→ **PROBLEM DESCRIPTION**: Make a verbatim copy of all the records. Skip every image.

%%

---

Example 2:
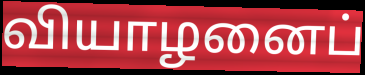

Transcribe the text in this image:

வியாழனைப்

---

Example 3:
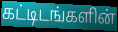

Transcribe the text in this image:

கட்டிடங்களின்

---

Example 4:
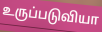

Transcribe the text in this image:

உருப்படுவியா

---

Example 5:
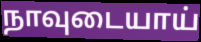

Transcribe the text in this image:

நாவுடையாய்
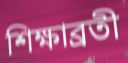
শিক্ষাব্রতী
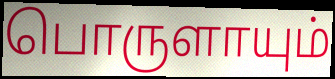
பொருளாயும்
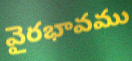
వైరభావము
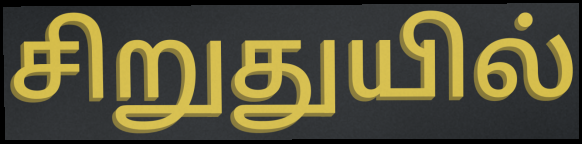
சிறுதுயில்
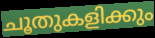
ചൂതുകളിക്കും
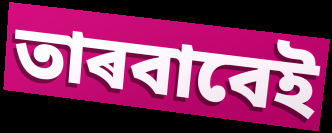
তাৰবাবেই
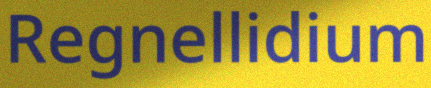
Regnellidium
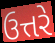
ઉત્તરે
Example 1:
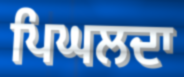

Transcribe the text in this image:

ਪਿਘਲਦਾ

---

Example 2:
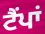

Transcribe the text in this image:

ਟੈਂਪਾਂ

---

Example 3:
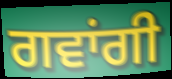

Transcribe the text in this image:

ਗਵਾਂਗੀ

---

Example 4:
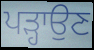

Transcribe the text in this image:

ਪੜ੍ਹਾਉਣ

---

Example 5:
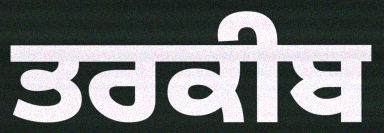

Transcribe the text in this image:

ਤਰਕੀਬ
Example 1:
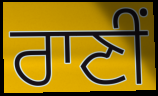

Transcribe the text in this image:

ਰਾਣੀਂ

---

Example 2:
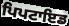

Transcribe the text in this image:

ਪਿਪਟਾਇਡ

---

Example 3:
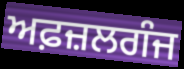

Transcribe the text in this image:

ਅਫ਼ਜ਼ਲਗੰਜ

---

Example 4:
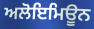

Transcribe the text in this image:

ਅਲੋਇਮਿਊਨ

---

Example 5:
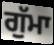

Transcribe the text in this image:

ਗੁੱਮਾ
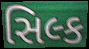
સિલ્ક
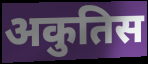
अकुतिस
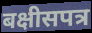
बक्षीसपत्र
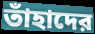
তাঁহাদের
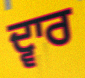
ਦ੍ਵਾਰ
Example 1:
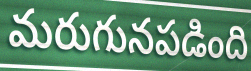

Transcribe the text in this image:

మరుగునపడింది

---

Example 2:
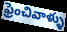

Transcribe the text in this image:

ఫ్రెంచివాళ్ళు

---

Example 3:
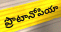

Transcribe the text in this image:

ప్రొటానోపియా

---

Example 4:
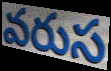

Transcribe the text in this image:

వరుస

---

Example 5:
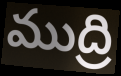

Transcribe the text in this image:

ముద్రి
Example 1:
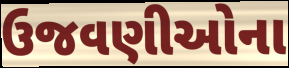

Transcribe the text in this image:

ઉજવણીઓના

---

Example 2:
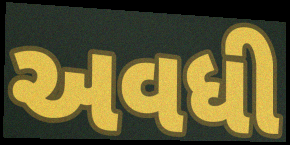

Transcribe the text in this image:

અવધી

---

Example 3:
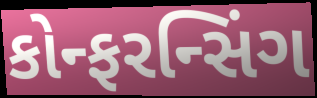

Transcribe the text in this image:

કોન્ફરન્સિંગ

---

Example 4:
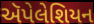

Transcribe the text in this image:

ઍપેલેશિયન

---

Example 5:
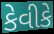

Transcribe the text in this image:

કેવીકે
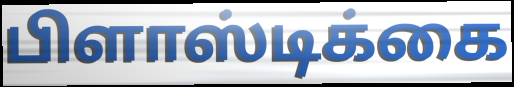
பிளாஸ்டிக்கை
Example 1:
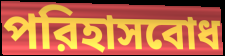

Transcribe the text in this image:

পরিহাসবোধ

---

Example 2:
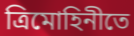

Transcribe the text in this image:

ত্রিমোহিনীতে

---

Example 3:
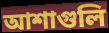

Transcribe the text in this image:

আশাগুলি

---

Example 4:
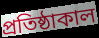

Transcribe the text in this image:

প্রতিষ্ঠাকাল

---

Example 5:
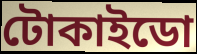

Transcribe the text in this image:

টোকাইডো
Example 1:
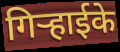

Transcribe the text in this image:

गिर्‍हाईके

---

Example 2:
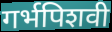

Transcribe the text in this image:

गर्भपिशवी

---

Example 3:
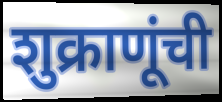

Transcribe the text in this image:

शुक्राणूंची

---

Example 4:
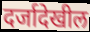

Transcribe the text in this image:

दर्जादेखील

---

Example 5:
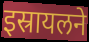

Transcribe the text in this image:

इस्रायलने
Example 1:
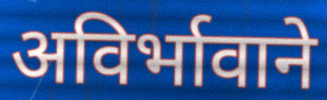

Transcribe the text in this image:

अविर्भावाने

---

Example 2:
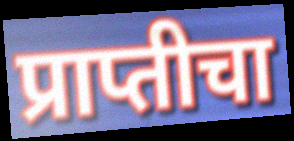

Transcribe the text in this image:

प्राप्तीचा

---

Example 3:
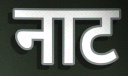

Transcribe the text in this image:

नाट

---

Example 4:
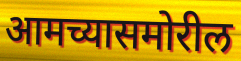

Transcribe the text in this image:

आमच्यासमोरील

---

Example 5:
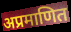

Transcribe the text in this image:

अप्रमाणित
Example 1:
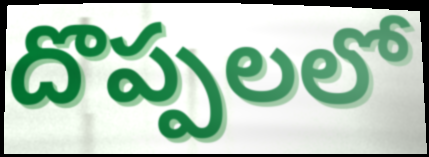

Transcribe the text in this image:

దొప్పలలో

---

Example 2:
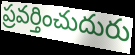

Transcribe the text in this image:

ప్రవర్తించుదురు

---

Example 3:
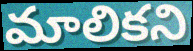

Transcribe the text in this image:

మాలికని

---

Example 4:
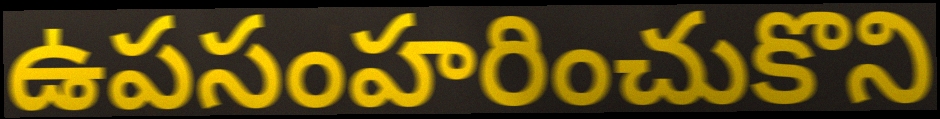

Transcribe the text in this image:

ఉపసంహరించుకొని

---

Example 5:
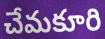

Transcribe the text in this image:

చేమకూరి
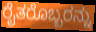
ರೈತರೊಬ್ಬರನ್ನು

%%

→ **THE COMPLETED TASK**:
---

Example 2:

Transcribe the text in this image:

வியாழனைப்

---

Example 3:

Transcribe the text in this image:

கட்டிடங்களின்

---

Example 4:

Transcribe the text in this image:

உருப்படுவியா

---

Example 5:

Transcribe the text in this image:

நாவுடையாய்
শিক্ষাব্রতী
பொருளாயும்
వైరభావము
சிறுதுயில்
ചൂതുകളിക്കും
তাৰবাবেই
Regnellidium
ઉત્તરે
Example 1:

Transcribe the text in this image:

ਪਿਘਲਦਾ

---

Example 2:

Transcribe the text in this image:

ਟੈਂਪਾਂ

---

Example 3:

Transcribe the text in this image:

ਗਵਾਂਗੀ

---

Example 4:

Transcribe the text in this image:

ਪੜ੍ਹਾਉਣ

---

Example 5:

Transcribe the text in this image:

ਤਰਕੀਬ
Example 1:

Transcribe the text in this image:

ਰਾਣੀਂ

---

Example 2:

Transcribe the text in this image:

ਪਿਪਟਾਇਡ

---

Example 3:

Transcribe the text in this image:

ਅਫ਼ਜ਼ਲਗੰਜ

---

Example 4:

Transcribe the text in this image:

ਅਲੋਇਮਿਊਨ

---

Example 5:

Transcribe the text in this image:

ਗੁੱਮਾ
સિલ્ક
अकुतिस
बक्षीसपत्र
তাঁহাদের
ਦ੍ਵਾਰ
Example 1:

Transcribe the text in this image:

మరుగునపడింది

---

Example 2:

Transcribe the text in this image:

ఫ్రెంచివాళ్ళు

---

Example 3:

Transcribe the text in this image:

ప్రొటానోపియా

---

Example 4:

Transcribe the text in this image:

వరుస

---

Example 5:

Transcribe the text in this image:

ముద్రి
Example 1:

Transcribe the text in this image:

ઉજવણીઓના

---

Example 2:

Transcribe the text in this image:

અવધી

---

Example 3:

Transcribe the text in this image:

કોન્ફરન્સિંગ

---

Example 4:

Transcribe the text in this image:

ઍપેલેશિયન

---

Example 5:

Transcribe the text in this image:

કેવીકે
பிளாஸ்டிக்கை
Example 1:

Transcribe the text in this image:

পরিহাসবোধ

---

Example 2:

Transcribe the text in this image:

ত্রিমোহিনীতে

---

Example 3:

Transcribe the text in this image:

আশাগুলি

---

Example 4:

Transcribe the text in this image:

প্রতিষ্ঠাকাল

---

Example 5:

Transcribe the text in this image:

টোকাইডো
Example 1:

Transcribe the text in this image:

गिर्‍हाईके

---

Example 2:

Transcribe the text in this image:

गर्भपिशवी

---

Example 3:

Transcribe the text in this image:

शुक्राणूंची

---

Example 4:

Transcribe the text in this image:

दर्जादेखील

---

Example 5:

Transcribe the text in this image:

इस्रायलने
Example 1:

Transcribe the text in this image:

अविर्भावाने

---

Example 2:

Transcribe the text in this image:

प्राप्तीचा

---

Example 3:

Transcribe the text in this image:

नाट

---

Example 4:

Transcribe the text in this image:

आमच्यासमोरील

---

Example 5:

Transcribe the text in this image:

अप्रमाणित
Example 1:

Transcribe the text in this image:

దొప్పలలో

---

Example 2:

Transcribe the text in this image:

ప్రవర్తించుదురు

---

Example 3:

Transcribe the text in this image:

మాలికని

---

Example 4:

Transcribe the text in this image:

ఉపసంహరించుకొని

---

Example 5:

Transcribe the text in this image:

చేమకూరి
ರೈತರೊಬ್ಬರನ್ನು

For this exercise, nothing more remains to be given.